#### [SUPPLIED RECORDS]
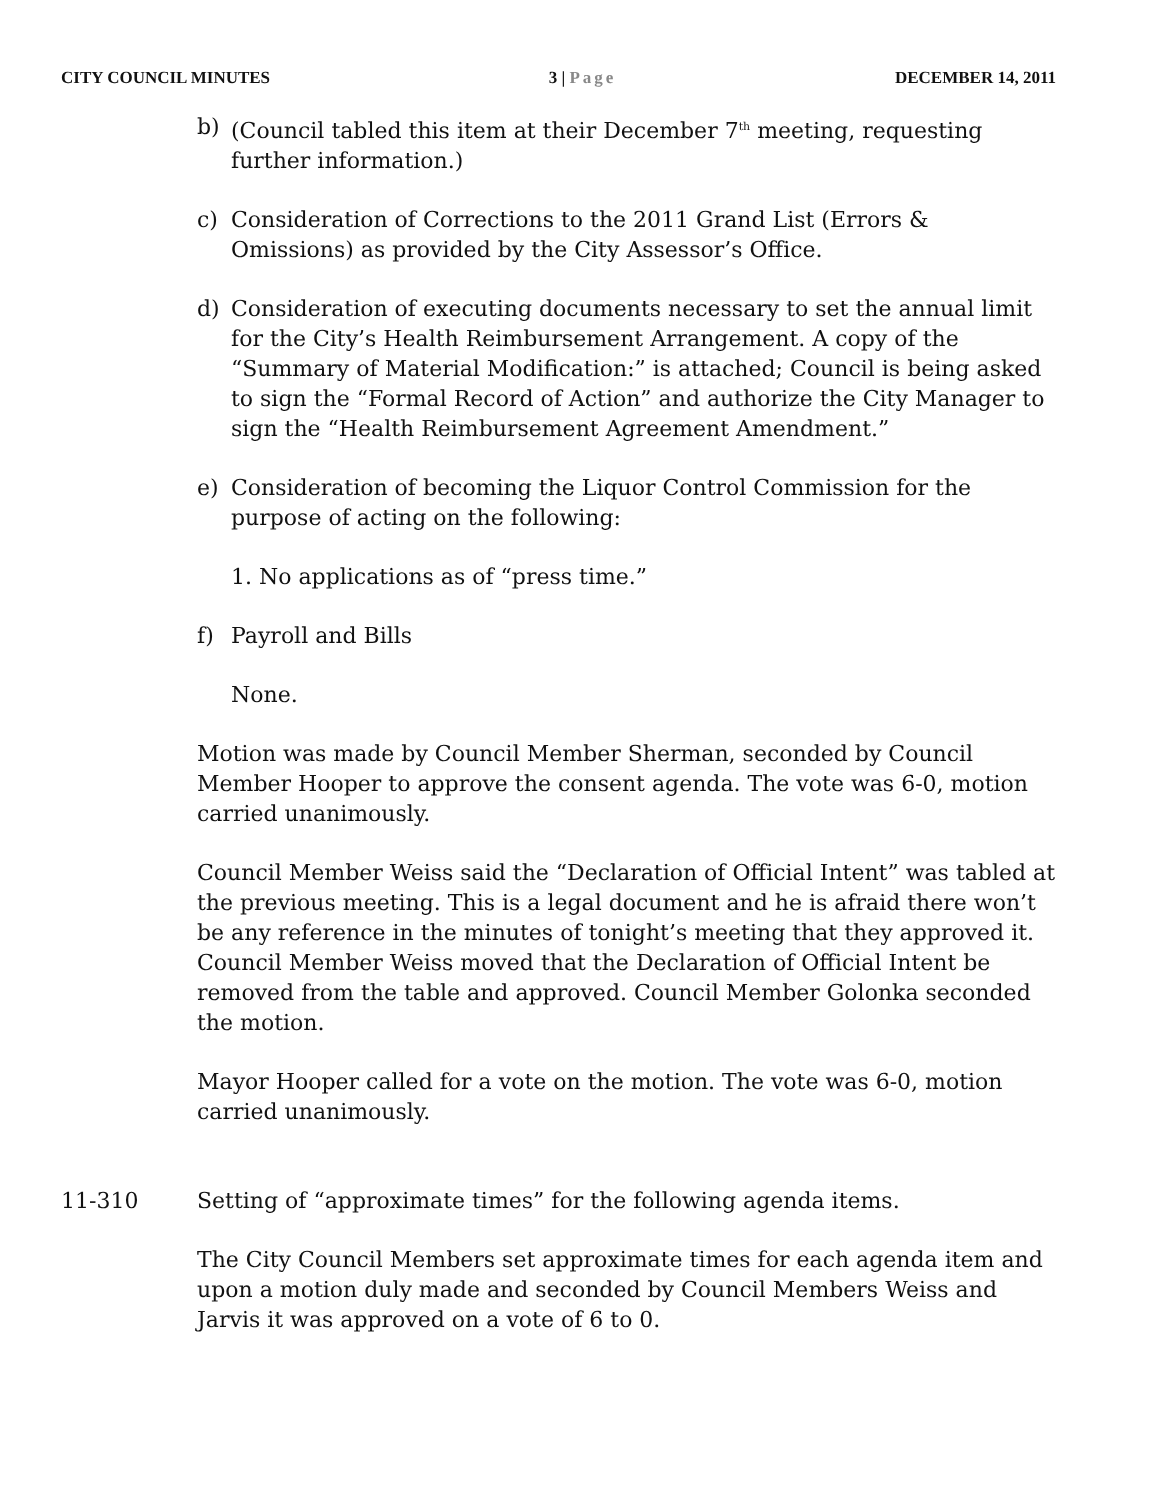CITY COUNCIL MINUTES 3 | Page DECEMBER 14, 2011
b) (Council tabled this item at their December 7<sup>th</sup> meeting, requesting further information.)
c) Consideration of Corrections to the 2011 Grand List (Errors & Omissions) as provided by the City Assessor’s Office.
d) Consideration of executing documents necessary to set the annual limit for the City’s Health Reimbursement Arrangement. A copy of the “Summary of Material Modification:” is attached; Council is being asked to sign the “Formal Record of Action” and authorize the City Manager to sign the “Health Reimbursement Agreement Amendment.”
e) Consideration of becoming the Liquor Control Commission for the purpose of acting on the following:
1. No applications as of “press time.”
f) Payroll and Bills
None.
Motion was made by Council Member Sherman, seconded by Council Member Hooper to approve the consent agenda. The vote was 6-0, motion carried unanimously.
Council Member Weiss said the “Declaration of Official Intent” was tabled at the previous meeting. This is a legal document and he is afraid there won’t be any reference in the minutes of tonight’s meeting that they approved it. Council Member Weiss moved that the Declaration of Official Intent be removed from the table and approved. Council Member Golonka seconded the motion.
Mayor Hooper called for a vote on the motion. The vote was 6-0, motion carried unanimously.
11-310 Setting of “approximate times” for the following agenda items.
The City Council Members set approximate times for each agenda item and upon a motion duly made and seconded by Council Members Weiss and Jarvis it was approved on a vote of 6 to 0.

#### [WORK ITEM]
Every entry must be retyped exactly, with the pictures removed.

#### [RESPONSE]
CITY COUNCIL MINUTES 3 | Page DECEMBER 14, 2011
b) (Council tabled this item at their December 7<sup>th</sup> meeting, requesting further information.)
c) Consideration of Corrections to the 2011 Grand List (Errors & Omissions) as provided by the City Assessor’s Office.
d) Consideration of executing documents necessary to set the annual limit for the City’s Health Reimbursement Arrangement. A copy of the “Summary of Material Modification:” is attached; Council is being asked to sign the “Formal Record of Action” and authorize the City Manager to sign the “Health Reimbursement Agreement Amendment.”
e) Consideration of becoming the Liquor Control Commission for the purpose of acting on the following:
1. No applications as of “press time.”
f) Payroll and Bills
None.
Motion was made by Council Member Sherman, seconded by Council Member Hooper to approve the consent agenda. The vote was 6-0, motion carried unanimously.
Council Member Weiss said the “Declaration of Official Intent” was tabled at the previous meeting. This is a legal document and he is afraid there won’t be any reference in the minutes of tonight’s meeting that they approved it. Council Member Weiss moved that the Declaration of Official Intent be removed from the table and approved. Council Member Golonka seconded the motion.
Mayor Hooper called for a vote on the motion. The vote was 6-0, motion carried unanimously.
11-310 Setting of “approximate times” for the following agenda items.
The City Council Members set approximate times for each agenda item and upon a motion duly made and seconded by Council Members Weiss and Jarvis it was approved on a vote of 6 to 0.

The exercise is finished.